Le digital intimide encore les médecins

Faute de formation et de moyens, peu de médecins pratiquent les consultations à distance.
Crédits: Ariel Skelley/GettyA l’heure de Skype, des Hangouts et autres moyens de communication à distance, pourquoi est-il encore si compliqué de consulter son médecin généraliste via internet? Du côté des patients, la demande est là. Medgate, entreprise de consultation et de conseils médicaux
à distance basée à Bâle, a réalisé 725 000 consultations à distance en 2015, dont une grande majorité par téléphone, et enregistre 5000 appels les jours d’affluence. TonDocteur.ch, plate-forme de consultation vidéo en ligne lancée en 2015, ne traite pour le moment qu’une dizaine de patients par mois, mais ce chiffre, comme pour Medgate, est en «augmentation constante», remarque Nicolas Emberger, responsable marketing de tondocteur.ch. Mais rares sont encore les médecins à proposer leurs services en ligne.
Faute, d’abord, «de formations et de connaissances», pointe Jean Gabriel Jeannot, médecin à Neuchâtel, qui travaille sur des projets de santé digitale à la Policlinique médicale universitaire (PMU) de Lausanne et grand défenseur de l’utilisation des possibilités offertes par le numérique dans le domaine de la santé.
La faute également à un écosystème encore mal organisé. «Le monde médical est encore insuffisamment digitalisé. Et quand un acteur du système est informatisé, son système ne sait souvent pas communiquer avec un autre partenaire. Le projet de dossier électronique du patient prévoit de surmonter cela. Mais la participation des professionnels étant facultative, il n’est pas encore sûr que votre médecin transmette vos données dans votre dossier électronique», regrette Jean Gabriel Jeannot.
Enfin, peu d’outils de téléconsultation adaptés sont mis à disposition des médecins. Tondocteur.ch a lancé d’ailleurs en septembre un nouveau service permettant aux professionnels de créer leur propre site médical, intégrant téléconsultation et prise de rendez-vous. L’objectif: assurer un suivi thérapeutique par le même professionnel de santé, et non des consultations «au hasard».
Reste enfin la question financière: «La télémédecine exige des logiciels spécialisés, capables par exemple d’afficher des images en haute qualité et d’assurer une totale sécurité des données: cela a un coût non négligeable pour les médecins qui souhaitent s’équiper», remarque Yvonne Gilli, médecin et responsable du département numérisation/eHealth de la Fédération des médecins suisses (FMH).
Les médias sociaux très utilisés
Pourtant, la digitalisation n’a pas épargné le corps médical. Ainsi, la communication par e-mail devrait à l’avenir devenir toujours plus fréquente, notamment pour communiquer une simple analyse de résultat. Le système de tarification TarMed se basant sur la durée d’un acte médical, l’envoi d’un courrier électronique peut donc être facturé en fonction du temps nécessaire à sa rédaction.
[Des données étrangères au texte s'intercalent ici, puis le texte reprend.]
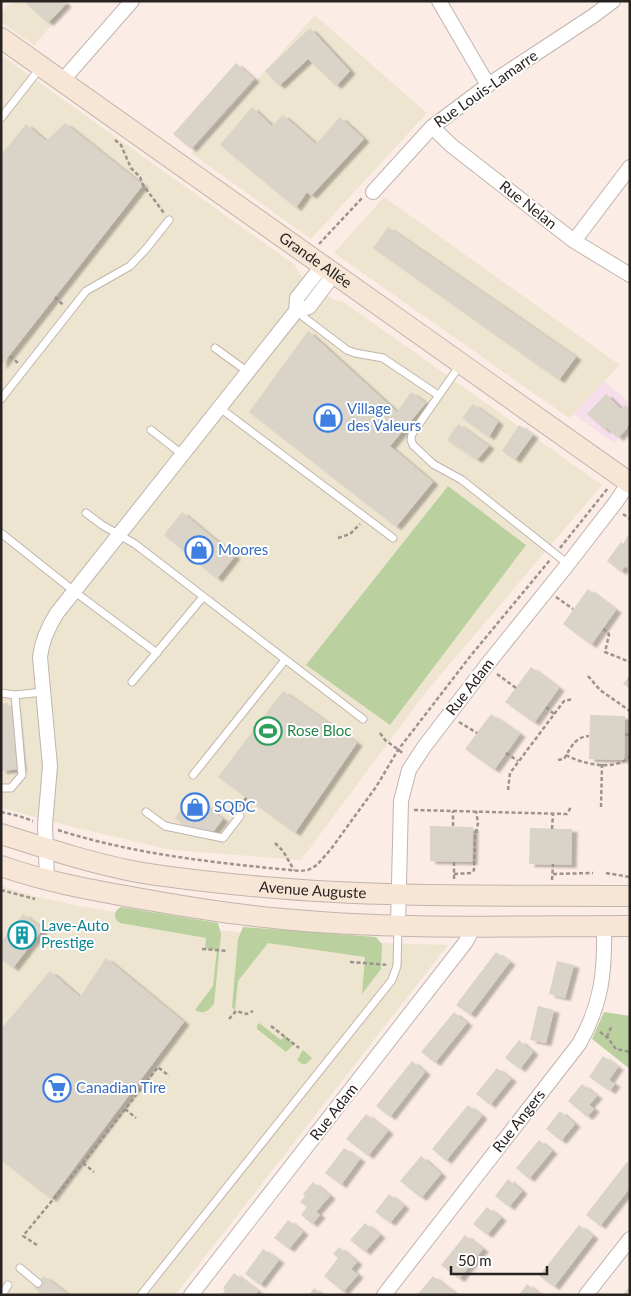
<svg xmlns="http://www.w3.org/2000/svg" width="631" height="1296" font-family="Lato,sans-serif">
<defs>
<filter id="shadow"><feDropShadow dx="5.5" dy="3" stdDeviation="1" flood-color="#0004"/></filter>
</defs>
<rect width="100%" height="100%" fill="#fbede5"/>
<path fill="#eee5d0" d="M12,1H66L70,5L34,45L1,22V12Z
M315,15L427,113L311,239L191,153Z
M1,55L295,265L299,274L334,300L342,301L602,485L426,692L301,860L171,850L73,827L1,808Z
M384,197L620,365L569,418L334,253Z
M1,886L34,896L79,906L216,930L349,942L448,945L175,1295H1Z"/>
<path fill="#f6deeb" d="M604,381L630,403V425L614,443L573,414Z"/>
<path fill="#bad09f" d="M448,486L526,545L390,725L306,665Z
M121,907L218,923L221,934L214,1004C208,1011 204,1015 195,1010L213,986L217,950L205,949L206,938L120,923C112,918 114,911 121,907Z
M243,927L376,937L382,944L381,969L362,994L365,957L268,943L238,981L235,1011L232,1007L238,939Z
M604,1012L630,1016V1069L592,1039Z
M259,1023L281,1040L285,1036L292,1042L293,1045L286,1052L257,1029V1025Z
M303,1050L312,1058L306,1064H302L297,1060Z"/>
<path fill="#dad3c7" filter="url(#shadow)" d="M27,1H63L66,4L48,23L25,3Z
M310,28L350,71L336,86L308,59L279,86L265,71Z
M236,63L254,79L191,149L173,134Z
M252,107L272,126L283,115L316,144L340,117L364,139L311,196L307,192L296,208L220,145Z
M65,123L143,185L1,366V155L26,124L46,141Z
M388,227L576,357L559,380L373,248Z
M308,331L397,412L411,392L426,403L390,446L433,482L396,527L249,412Z
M606,394L621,409L625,405L630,409V425L618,438L607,428L605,430L587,414Z
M473,404L498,422L489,437L462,418Z
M458,424L489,446L477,460L447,440Z
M519,425L533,435L515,460L502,451Z
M182,512L235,556L217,579L164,535Z
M630,532V570L625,566L621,572L607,561L621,542L623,544Z
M588,589L616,610L591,645L563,624Z
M531,667L559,688L534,723L505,702Z
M630,675V689L623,684Z
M283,691L357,743L295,833L218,777Z
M8,703V706L14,705L21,769L1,771V704Z
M491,714L520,734L494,770L465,749Z
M590,715L625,716L624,760L589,759Z
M191,795L223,819L213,832L188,829L175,818Z
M430,826L473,827L472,862L430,861Z
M530,828L572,829L571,865L529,864Z
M23,914L43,929L13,968L1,959V942Z
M496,952L510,962L470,1015L456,1005Z
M106,958L184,1022L51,1199L1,1160V1029L50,971L80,997Z
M557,961L574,965L565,998L549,994Z
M538,1006L554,1010L546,1043L530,1040Z
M454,1012L467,1023L435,1063L421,1052Z
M519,1040L533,1052L520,1069L505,1058Z
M603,1056L618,1067L609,1080L615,1084L610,1091L589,1077Z
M412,1061L425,1072L390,1117L376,1106Z
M497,1068L511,1079L490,1105L476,1094Z
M582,1084L597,1096L589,1105L594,1109L587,1117L568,1101Z
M468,1105L482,1116L446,1161L432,1149Z
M560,1111L575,1124L561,1141L546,1129Z
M366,1114L388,1131L368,1156L346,1139Z
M539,1140L552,1151L529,1179L516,1168Z
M344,1148L360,1159L341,1185L325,1173Z
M421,1156L441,1174L421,1198L400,1181Z
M627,1162L630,1164V1188L600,1226L586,1215Z
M508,1179L522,1191L509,1207L495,1196Z
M313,1182L330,1196L316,1212L320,1215L312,1224L301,1215L307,1207L300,1202L305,1196L303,1194Z
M389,1194L404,1206L390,1223L375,1212Z
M487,1207L501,1218L487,1235L473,1224Z
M288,1220L303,1232L289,1249L274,1238Z
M365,1223L380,1235L365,1252L350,1240Z
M579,1225L593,1236L554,1287L539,1276Z
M465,1235L483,1249L459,1279L441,1265Z
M339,1247L357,1262L351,1269L358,1275L343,1292L324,1276L338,1258L333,1254Z
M263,1249L279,1260L260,1285L245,1274Z
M234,1273L258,1291L255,1295H222L225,1290L223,1288Z
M44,1276L69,1295H44L34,1288Z
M433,1276L457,1295H417Z
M527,1284L541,1295H519Z
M630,1286V1295H623Z
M314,1288L323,1295H309Z"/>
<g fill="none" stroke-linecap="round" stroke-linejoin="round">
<g stroke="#c1b4ad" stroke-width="9">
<path id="service" d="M1,118L41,67
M297,312L347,350L355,353L383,358L438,395
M215,348L248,372
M460,365L412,434L411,440L413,445L433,464L462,480L568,564
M1,399L86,291L130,266L146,249L169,220
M220,408L393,538
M151,430L183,455
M86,513L102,525L135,544L363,719
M1,533L75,592L157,653
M132,682L203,597
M1,693L15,695L43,692
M193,775L285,660
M1,788H11L22,775L15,695
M146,812L165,826L223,838L240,816
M20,1268L38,1283
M2,1295L8,1285
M141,1295L392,980L397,966L398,927"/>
</g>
<g stroke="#c1b4ad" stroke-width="16">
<path id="minor" d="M439,1L488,85
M62,81L132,1
M432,127L452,146L574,241L630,275
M373,192L432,127L488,85L593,16L613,1
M574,241L630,167
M296,311L297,298L322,266
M47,881L45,825L50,766L40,657C42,640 48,627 57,613L296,311L309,307L334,274
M398,925L401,801L409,770L424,747L486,666L568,564L616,502L630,481
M191,1295L465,943L470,934L471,926
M384,1295L579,1044C602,1004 605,971 604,926
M586,1295L630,1239"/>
</g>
<g stroke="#c1b4ad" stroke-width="22">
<g id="secondary">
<path id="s1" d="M1,38L630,483"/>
<path id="s2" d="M1,834C45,848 87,862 132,871C175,879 219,883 263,887C385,898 507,895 630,896"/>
<path d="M1,866C49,883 98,891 148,900C193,908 237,915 283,919C398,930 514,926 630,926"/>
</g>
</g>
<path stroke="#9d938e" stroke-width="2.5" stroke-dasharray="4 2.5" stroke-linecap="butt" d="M115,140L121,145L131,168L140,177L143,185L164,213
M319,244L363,197
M55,297L63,305
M10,356L18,363
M628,427L630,428
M623,514L630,519
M338,538L350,534L360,524
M560,548L608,488
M556,597L573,609
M603,629L608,632L609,635L605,652L630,662
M497,674L516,688
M588,676L600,690L630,711
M546,707L554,714
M459,722L477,733
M380,733L385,740L404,754
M625,735L630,734
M506,753L518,761
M566,755C582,764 616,772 630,756
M558,760L564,759C571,747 575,737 589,736
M508,790L510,773L564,701L573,699
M240,806L247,797
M601,807L602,764
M414,810L567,814L571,807
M1,812L19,816L33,821
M453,826V811
M552,829L553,814
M58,830C136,855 218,863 300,871L308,870L317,865L331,849L376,787L398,750L472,654L550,560
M275,843L283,851L294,870
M454,862V880
M606,873L630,877
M454,874L471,873L474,870L475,838L478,823L476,811
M553,874L593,873
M552,880L553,864
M1,890L35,899
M202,949L228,951
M350,962L388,965
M229,1019L236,1011L247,1014L253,1011
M271,1026L299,1048
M600,1032L608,1038L616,1049L630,1052
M607,1037L612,1025
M136,1087L140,1090
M125,1109L136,1118
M83,1163L94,1172
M37,1245L23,1236L83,1163L158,1067L169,1076"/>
<use href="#service" stroke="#fff" stroke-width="7"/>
<use href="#minor" stroke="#fff" stroke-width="14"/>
<use href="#secondary" stroke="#f7e5d6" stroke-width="20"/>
</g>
<defs>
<g id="shop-ring" transform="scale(1.4375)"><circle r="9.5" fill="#fff" stroke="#3f7fe0" stroke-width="1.5"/><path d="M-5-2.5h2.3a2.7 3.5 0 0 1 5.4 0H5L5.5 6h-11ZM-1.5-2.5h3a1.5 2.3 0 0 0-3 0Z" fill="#3f7fe0"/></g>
<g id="stadium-ring" transform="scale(1.4375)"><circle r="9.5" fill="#fff" stroke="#2e9e5b" stroke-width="1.5"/><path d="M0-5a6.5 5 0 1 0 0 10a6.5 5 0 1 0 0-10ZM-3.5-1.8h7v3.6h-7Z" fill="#2e9e5b"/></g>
<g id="building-ring" transform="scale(1.4375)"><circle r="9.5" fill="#fff" stroke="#0f9aa8" stroke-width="1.5"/><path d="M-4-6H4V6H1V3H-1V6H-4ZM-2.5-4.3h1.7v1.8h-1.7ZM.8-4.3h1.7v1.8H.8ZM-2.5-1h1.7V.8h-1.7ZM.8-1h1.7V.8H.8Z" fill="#0f9aa8"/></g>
<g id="supermarket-ring" transform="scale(1.4375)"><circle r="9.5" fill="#fff" stroke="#3f7fe0" stroke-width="1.5"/><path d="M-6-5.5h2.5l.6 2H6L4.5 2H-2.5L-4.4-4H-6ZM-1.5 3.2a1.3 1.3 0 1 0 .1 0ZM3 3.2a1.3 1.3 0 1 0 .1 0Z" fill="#3f7fe0"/></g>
</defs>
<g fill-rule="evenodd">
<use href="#shop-ring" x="328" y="418"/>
<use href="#shop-ring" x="199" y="550"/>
<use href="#stadium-ring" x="268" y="731"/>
<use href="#shop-ring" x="195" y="807"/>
<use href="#building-ring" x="22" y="935"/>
<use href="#supermarket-ring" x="57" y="1088"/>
</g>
<g text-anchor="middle" stroke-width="4" stroke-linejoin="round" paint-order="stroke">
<g font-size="15" fill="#282320" stroke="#fff">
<text transform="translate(486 89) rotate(-35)" y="5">Rue Louis-Lamarre</text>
<text transform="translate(528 205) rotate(38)" y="5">Rue Nelan</text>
<text dy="5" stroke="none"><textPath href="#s1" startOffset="385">Grande Allée</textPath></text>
<text transform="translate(470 687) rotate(-52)" y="5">Rue Adam</text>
<text dy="5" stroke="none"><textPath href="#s2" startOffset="318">Avenue Auguste</textPath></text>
<text transform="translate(334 1112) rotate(-52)" y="5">Rue Adam</text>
<text transform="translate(519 1121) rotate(-52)" y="5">Rue Angers</text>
</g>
<g font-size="15" fill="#366cbe" stroke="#fff" text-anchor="start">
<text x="347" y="414">Village<tspan x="347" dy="17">des Valeurs</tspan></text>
<text x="218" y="555">Moores</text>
<text x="214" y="812">SQDC</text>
<text x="76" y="1093">Canadian Tire</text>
</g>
<g font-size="15" fill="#27864d" stroke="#fff" text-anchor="start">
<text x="287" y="736">Rose Bloc</text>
</g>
<g font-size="15" fill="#0d838f" stroke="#fff" text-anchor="start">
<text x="41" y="931">Lave-Auto<tspan x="41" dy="17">Prestige</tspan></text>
</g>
</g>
<rect width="631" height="1296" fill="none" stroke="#282320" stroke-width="5"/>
<path d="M451 1266v8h96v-8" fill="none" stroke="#282320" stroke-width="2.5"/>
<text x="458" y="1266" font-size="15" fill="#282320" stroke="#ffffff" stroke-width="4" paint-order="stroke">50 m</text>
</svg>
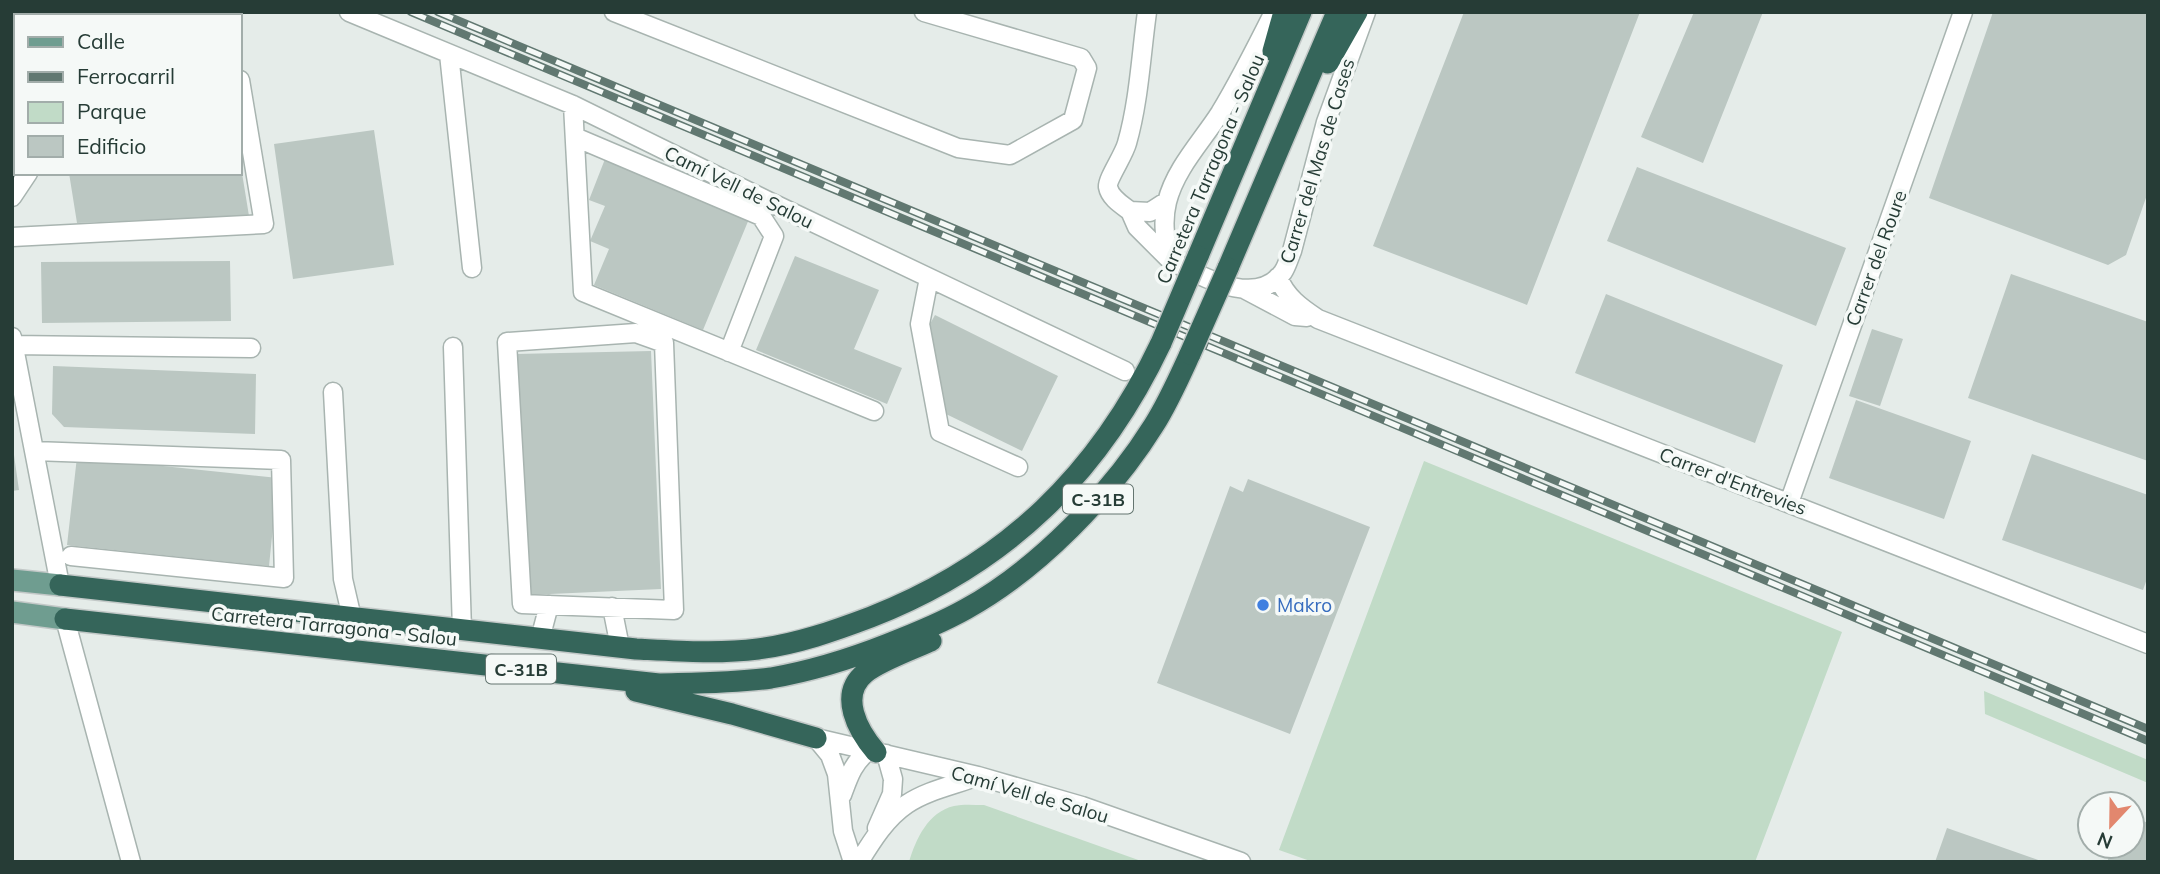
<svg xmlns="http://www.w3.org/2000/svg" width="2160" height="874" viewBox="0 0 2160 874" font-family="Mulish,sans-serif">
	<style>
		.green { fill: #c1dbc7 }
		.building { fill: #bbc7c2 }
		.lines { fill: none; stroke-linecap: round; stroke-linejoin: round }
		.minor-casing { stroke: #a8b4b0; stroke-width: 21 }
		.major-casing { stroke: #c2c8c7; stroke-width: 24 }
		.highway-casing { stroke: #c2c8c7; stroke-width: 24 }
		.minor { stroke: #fff; stroke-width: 18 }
		.major { stroke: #6f9d90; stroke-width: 21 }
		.highway { stroke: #35655a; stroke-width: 21 }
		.rail-casing { stroke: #617871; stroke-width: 8 }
		.rail { stroke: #f5f9f7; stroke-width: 5; stroke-dasharray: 16; stroke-linecap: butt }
		.highway-bridge-casing { stroke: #c2c8c7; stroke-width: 24; stroke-linecap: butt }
		.highway-bridge { stroke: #35655a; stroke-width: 21 }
		.shop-dot { fill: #3f7fe0; stroke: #f5f9f7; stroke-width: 2.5 }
		.labels { text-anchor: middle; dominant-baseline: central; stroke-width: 7; stroke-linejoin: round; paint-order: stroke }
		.shield { fill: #f5f9f7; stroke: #647570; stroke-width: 2 }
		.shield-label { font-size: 18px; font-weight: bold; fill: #263c36 }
		.street-label { font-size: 19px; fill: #263c36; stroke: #f5f9f7 }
		.shop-label { font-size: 19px; fill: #366cbe; stroke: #f5f9f7; text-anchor: start }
	</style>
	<rect width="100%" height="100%" fill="#e5ece9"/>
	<!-- green -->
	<path class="green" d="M1424,461L1842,632L1755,862H1313L1279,850Z
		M1984,691L2148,760V783L1985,714Z
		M983,805H984L1144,862H909C916,839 928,812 954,806C963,804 974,805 983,805Z"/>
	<!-- building -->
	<path class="building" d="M12,12H82L81,16H16V29L12,28Z
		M1464,12H1640L1527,305L1373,246Z
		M1694,12H1763L1703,163L1641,137Z
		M1993,12H2148V192L2126,255L2108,265L1929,198Z
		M12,81L16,82V126L12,134Z
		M374,130L394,265L293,279L274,144Z
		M605,159L749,219L703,330L594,285L609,249L590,241L605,206L589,200Z
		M1637,167L1846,248L1816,326L1607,241Z
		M69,173H242L249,216L77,223Z
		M795,256L879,290L854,349L902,368L887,404L756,350Z
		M230,261L231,321L42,323L41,262Z
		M2011,274L2148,322V461L1968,398Z
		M1606,294L1783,365L1755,443L1575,373Z
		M935,315L1058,376L1022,451L946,414L930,324Z
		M1872,329L1903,339L1880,406L1849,396Z
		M651,351L661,589L528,595L516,354Z
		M53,366L256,374L255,434L64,427L52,414Z
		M1856,400L1971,441L1944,519L1829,478Z
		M2032,454L2148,495V576L2143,590L2002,540Z
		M12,455H14L19,490L12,491Z
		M77,457L278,478L269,566L67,545Z
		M1248,479L1370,527L1290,734L1157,683L1230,486L1243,492Z
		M2132,816L2148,823V862H2107L2113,846H2132Z
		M1947,828L2041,861V862H1935Z"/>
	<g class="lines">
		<defs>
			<path id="minor" d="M225,12V16
				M349,12L573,105L768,201L1125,371
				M614,12L958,148L1010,155L1073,120L1087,68L1081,58L924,12
				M1274,12C1257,46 1240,80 1220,113C1202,141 1175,169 1167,202C1162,223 1165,240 1171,261C1202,276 1256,309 1283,272C1287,266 1289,258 1292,251L1326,122L1366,12
				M105,16L106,12
				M183,16L187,12
				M449,54L472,268
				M12,57L16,58
				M573,105L583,292L874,411
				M575,137L761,216L774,236L729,352
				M12,197L28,173
				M1167,201L1150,212L1130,211L1137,227L1168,258
				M1130,211C1122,205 1110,198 1108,187C1107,179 1124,155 1127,143C1139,101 1141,55 1147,12
				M12,237L264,224L240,80
				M1278,277C1286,297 1300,307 1318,319L2148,644
				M929,278L920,324L940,432L1018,467
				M1246,290L1295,316L1307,317
				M636,333L664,343L674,610L522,604L507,342Z
				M12,337L60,585
				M12,345L251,348
				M453,347L462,630
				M333,392L343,579L352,618
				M34,451L281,460L284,578L71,556
				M1789,503L1963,12
				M612,607L620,647
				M65,619L131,862
				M540,639L549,605
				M816,738L978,776L1082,806L1241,862
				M816,738L830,755L837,774L843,831L853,862
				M842,795C849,776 853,763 869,750
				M877,828L892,794L893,779L886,754
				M859,862C872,841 886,818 907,804C928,790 955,785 978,776"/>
			<path id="major" d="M12,580L60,585
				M12,612L65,619"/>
			<path id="highway" d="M1273,51L1284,12
				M1328,63L1357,12
				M1198,256L1301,12
				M1228,268L1337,12
				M60,585L636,649C676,651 718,654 758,649C797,644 834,631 871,617C1006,564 1099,474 1161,343
				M65,619L659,684C696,683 734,683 771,678C811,671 850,659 888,644C914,634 941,623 966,609C1037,570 1111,494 1154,425C1168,403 1179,378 1190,354
				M636,691L732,714L816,738
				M876,752C858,731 838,695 865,673C880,661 913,649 931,641"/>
		</defs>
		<!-- minor casing -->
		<use href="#minor" class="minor-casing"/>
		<!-- major casing -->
		<use href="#major" class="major-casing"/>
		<!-- highway casing -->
		<use href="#highway" class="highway-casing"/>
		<!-- minor -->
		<use href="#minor" class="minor"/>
		<!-- major -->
		<use href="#major" class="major"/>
		<!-- highway -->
		<use href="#highway" class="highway"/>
		<defs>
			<path id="rail" d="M411,12L2148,741
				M438,12L2148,729"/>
		</defs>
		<!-- rail casing -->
		<use href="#rail" class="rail-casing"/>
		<!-- rail -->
		<use href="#rail" class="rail"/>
		<defs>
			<path id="highway-bridge" d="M1161,343L1198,256
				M1190,354L1228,268"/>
		</defs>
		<!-- highway-bridge casing -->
		<use href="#highway-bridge" class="highway-bridge-casing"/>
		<!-- highway-bridge -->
		<use href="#highway-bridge" class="highway-bridge"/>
	</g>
	<!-- markers -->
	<circle class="shop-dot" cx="1263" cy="605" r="7"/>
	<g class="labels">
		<!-- shield labels -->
		<g class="shield">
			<rect x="1063" y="484.5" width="70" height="29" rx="5"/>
			<rect x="486" y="654.5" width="70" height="29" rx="5"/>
		</g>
		<g class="shield-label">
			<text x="1098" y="499">C-31B</text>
			<text x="521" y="669">C-31B</text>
		</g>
		<!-- street labels -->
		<g class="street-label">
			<text transform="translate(1317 161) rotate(-73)">Carrer del Mas de Cases</text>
			<text transform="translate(1210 169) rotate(-67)">Carretera Tarragona - Salou</text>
			<text transform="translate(739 187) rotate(26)">Camí Vell de Salou</text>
			<text transform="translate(1876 258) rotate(-70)">Carrer del Roure</text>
			<text transform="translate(1733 481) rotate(21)">Carrer d'Entrevies</text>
			<text transform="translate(334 626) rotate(6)">Carretera Tarragona - Salou</text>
			<text transform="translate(1030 794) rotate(16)">Camí Vell de Salou</text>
		</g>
		<!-- shop labels -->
		<g class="shop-label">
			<text x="1277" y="605">Makro</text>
		</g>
	</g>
	<!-- border -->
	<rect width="2160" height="874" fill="none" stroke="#263c36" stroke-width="28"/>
	<!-- legend -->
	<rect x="14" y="14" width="228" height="161" fill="#f5f9f7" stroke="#a2adaa" stroke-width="2"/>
	<rect x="28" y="37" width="35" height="10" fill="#6f9d90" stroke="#a2adaa" stroke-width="2"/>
	<text x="77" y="49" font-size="21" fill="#263c36">Calle</text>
	<rect x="28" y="72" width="35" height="10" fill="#617871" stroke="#a2adaa" stroke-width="2"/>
	<text x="77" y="84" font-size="21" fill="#263c36">Ferrocarril</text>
	<rect x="28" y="102" width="35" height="21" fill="#c1dbc7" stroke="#a2adaa" stroke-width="2"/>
	<text x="77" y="119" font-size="21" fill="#263c36">Parque</text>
	<rect x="28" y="136" width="35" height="21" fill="#bbc7c2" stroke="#a2adaa" stroke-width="2"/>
	<text x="77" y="154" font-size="21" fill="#263c36">Edificio</text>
	<!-- north arrow -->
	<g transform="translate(2111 825) rotate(202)"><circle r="33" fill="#f5f9f7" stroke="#a2adaa" stroke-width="2"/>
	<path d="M0-5L12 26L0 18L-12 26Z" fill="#e2876e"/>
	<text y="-10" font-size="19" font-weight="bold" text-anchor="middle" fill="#263c36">N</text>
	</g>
</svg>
Mais comment procéder pour annoncer de mauvaises nouvelles par écrit? «Il faut utiliser les bons mots. Je précise toujours que je suis disponible pour en parler par téléphone ou en consultation», explique Jean Gabriel Jeannot, rompu à l’utilisation de la communication électronique. D’autres ont opté pour les réseaux sociaux: Facebook, Twitter, WhatsApp. Pionniers, les Hôpitaux universitaires de Genève font office d’exemple à suivre en la matière. Signe que la pratique est désormais répandue, la FMH a édité en ligne un guide des bonnes pratiques à ce sujet, soulignant notamment l’importance de disposer d’un compte professionnel et de garantir la confidentialité des données échangées.